• No results found

7 Waterbeelden onder werknemers van Rijkswaterstaat

8.2 Antwoorden op de onderzoeksvragen

welke natuurbeelden zijn bekend? (zie hoofdstuk 4)

Door middel van een synthese van verschillende bijdragen aan onderzoek naar natuurbeelden is een indeling in vijf natuurbeelden geformuleerd (zie tabel 4.7): het wildernis-, autonomie-, brede -, décor-, en functionele natuurbeeld. In het wildernisbeeld vindt men grotere gebieden waar de natuur haar gang kan gaan natuur. In het autonomiebeeld vindt men alles wat zich spontaan voltrekt natuur. In het brede beeld vindt men bijna alles natuur, als het maar groeit en bloeit. In het décorbeeld is natuur voornamelijk recreatief groen. In het functionele beeld is ook

door de mens bepaalde natuur nog natuur. Hoe men vindt dat met de natuur moet worden omgegaan, en wat men mooie natuur vindt, verschilt ook tussen deze beelden.
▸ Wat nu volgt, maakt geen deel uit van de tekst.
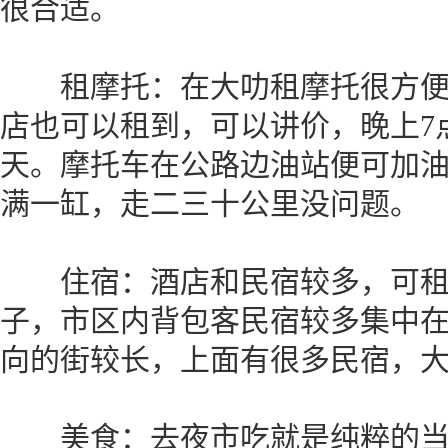
很合适。
租摩托：在大叻租摩托很方便
店也可以租到，可以讲价，晚上7点
天。摩托车在公路边油站便可加油
满一缸，走二三十公里没问题。
住宿：酒店和民宿较多，可租
子，市区内背包客民宿较多集中在Phan
向的街较长，上面有很多民宿，大约
美食：去夜市吃就是纯粹的当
wat zijn de dimensies waarop deze natuurbeelden verschillen van elkaar? (zie hoofdstuk 4)

De bovengenoemde natuurbeelden bevinden zich op een spectrum van niet- beïnvloede tot door de mens bepaalde natuur (cognitief), een intentie om van de natuur af te blijven danwel natuur te ontwikkelen omwille van de natuur zelf tot een intentie om de natuur aan te wenden ten nutte van de mens (normatief) en een waardering van de uitdaging van de natuur tot een waardering van meer veilige en bekende natuur (expressief).
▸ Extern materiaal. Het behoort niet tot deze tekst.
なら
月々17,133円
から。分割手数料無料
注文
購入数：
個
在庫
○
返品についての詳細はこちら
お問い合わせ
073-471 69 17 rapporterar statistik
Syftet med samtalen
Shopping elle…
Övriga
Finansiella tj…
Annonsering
welke waterbeelden zijn van de natuurbeelden af te leiden? (zie hoofdstuk 5)

Van de natuurbeelden uit de literatuur zijn vijf waternatuurbeelden afgeleid. Voor de omschrijvingen kan men hoofdstuk 5 raadplegen.

welke waterbeelden domineren in documenten van de verschillende directies binnen Rijkswaterstaat? (zie hoofdstuk 6)
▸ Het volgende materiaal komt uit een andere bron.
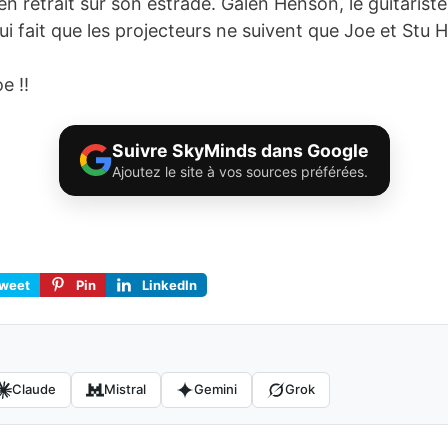
t en retrait sur son estrade. Galen Henson, le guitaris
qui fait que les projecteurs ne suivent que Joe et Stu
e !!
Suivre SkyMinds dans Google
Ajoutez le site à vos sources préférées.
weet
Pin
LinkedIn
Claude
Mistral
Gemini
Grok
In de documenten die zijn geanalyseerd komen verschillende waterbeelden voor. Tussen de diensten en directies binnen Rijkswaterstaat lijken dus verschillen te bestaan. Omdat er maar één document per directie of dienst is geanalyseerd, en er bovendien verscheidene typen documenten zijn bekeken, kan niet worden uitgemaakt of de verschillen liggen aan cultuurverschillen tussen diensten en directies, of dat de verschillen samenhangen met de toevallig geselecteerde documenten.

welke waterbeelden domineren onder individuele medewerkers van Rijkswaterstaat? (zie hoofdstuk 7)

Door middel van een enquête zijn de waterbeelden onder medewerkers van Rijkswaterstaat onderzocht. Uit een clusteranalyse over een achttien stellingen over water zijn vijf waterbeelden naar voren gekomen.

Mensen met het wilde waterbeeld (29%) vinden dat water alleen natuur is als het niet door de mens is beïnvloed, dat we niet omwille van de mens moeten ingrijpen in wateren en dat water het mooist is als je er de hand van de mens niet in terugziet. Binnen het spontane beeld (23%) is water dat door de mens is beïnvloed ook een beetje natuur. Het is beter niet teveel in te grijpen in water omwille van de mens. Water is vooral mooi als je weg bent van de bewoonde wereld.

Mensen met het ruime waterbeeld (22%) vinden door de mens beïnvloed water een beetje natuur. Ingrijpen in water omwille van de mens zelf is toegestaan. Water is vooral mooi als je het gevoel hebt weg te zijn van de bewoonde wereld.

In het beïnvloede waterbeeld (11%) is water waar de mens duidelijk de hand in heeft ook natuur. Mens wil dat mens niet ingrijpt in water omwille van de mens. Water waarin sporen van de mens zijn te zien vindt men ook mooi.

Binnen het menselijke waterbeeld tenslotte (15%) kan door de mens gevormd water echte natuur zijn. Het is geen probleem om in te grijpen om doelen voor de mens te bereiken. Ook als je sporen van de mens ervaart kan water mooi zijn.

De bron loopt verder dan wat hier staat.